▶ _Assignment_
In the Autotrail forum thread below, please name the one part that trevorf says failed on the Apache.

▶ _Page excerpt_
+---+

# Autotrail Apache 634 U.



## 96410

Hi,
I


----------



## kennyboy

Please don't do it!!!!!!!! You seem to have had enough bad luck as it is, reading the postings on Swift.
Before you do anything, do read all the Autotrail postings first!
Good luck
Ken


----------



## cabby

Yes take note of kennyboy please read the forums.


----------



## 100005

I have a 2006 Autotrail Scout from new and I would certainly not buy an Autotrail again.
I love the Scout a lot, but Autotrail have very low customer orientation.

I had lots of really poor build quality issues, and Autotrail just didn’t want to hear about them.
It’s everything, right from major items not working correctly (shower plumbed incorrectly etc), right down to the really small stuff like stickers put on wonky.

If you paid $50K for a BMW or Mercedes car you would bet your life it would be perfect, unfortunately, not so with Autotrail.

Cheers, 

Steve


----------



## trevorf

It really saddens me reading about all these people who are unhappy with Autotrail. We always wanted an Autotrail right from when we bought our first van but could not quite stretch to one at first. Now we have an Apache and we love it. No problems at all except for the truma gas regulator failing which is hardly Autotrails fault. Build quality looks fine, certainly better than some other British AND foreign vans we have seen. Ours is a 2005 model, is it possible that something has gone wrong at Autotrail with more recently built vans? 

Trevor


----------



## zulurita

I must also say that we have had good motorhomes from Auto-Trail, we are on our THIRD auto-trail mh and although we had issues on the first two they were minor. Our current cheyenne 660 is great and very little in the way of problems until recently but that I guess is to be expected, although I think the loose wire in the charging unit was probably there from the beginning, in hindsight.

However we have found the quality on the whole pretty good compared to a lot of other motorhomes.

We are having a FOURTH Auto-trail in Sept but that is depending on the windscreen scuttle leaking problem beign addressed. I have already emailed our dealer to this effect stating I want to have a water test done (to see whether it drains onto the engine) prior to my purchasing the MH, I will also be checking the MH thoroughly before the purchase also. It WILL be rejected if I find that it is of bad quality or things do not work as they should. After all paying mid £40,000 is a lot of money!!!

I just hope Auto-Trail haven't been trying to cut corners because of the backlog of orders. We wait several months as it is, but we want a quality product when we do get it and proper quality controls throughout the manufacturing process!!!

+---+

▶ _Dataset section_
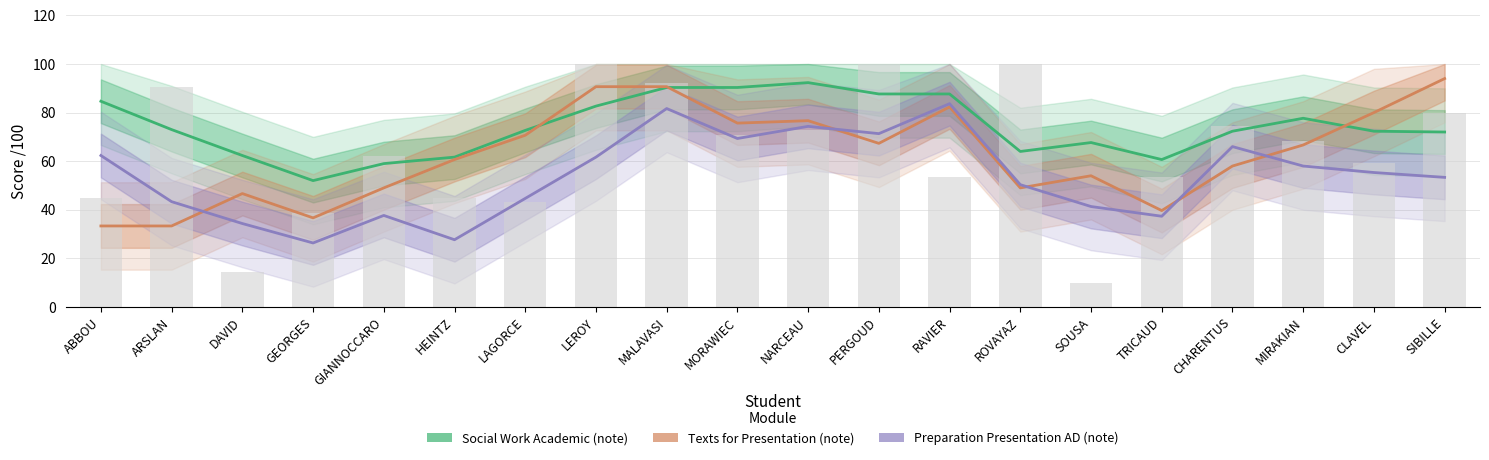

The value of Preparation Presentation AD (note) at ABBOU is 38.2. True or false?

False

+---+

▶ _Task solution_
The Truma gas regulator.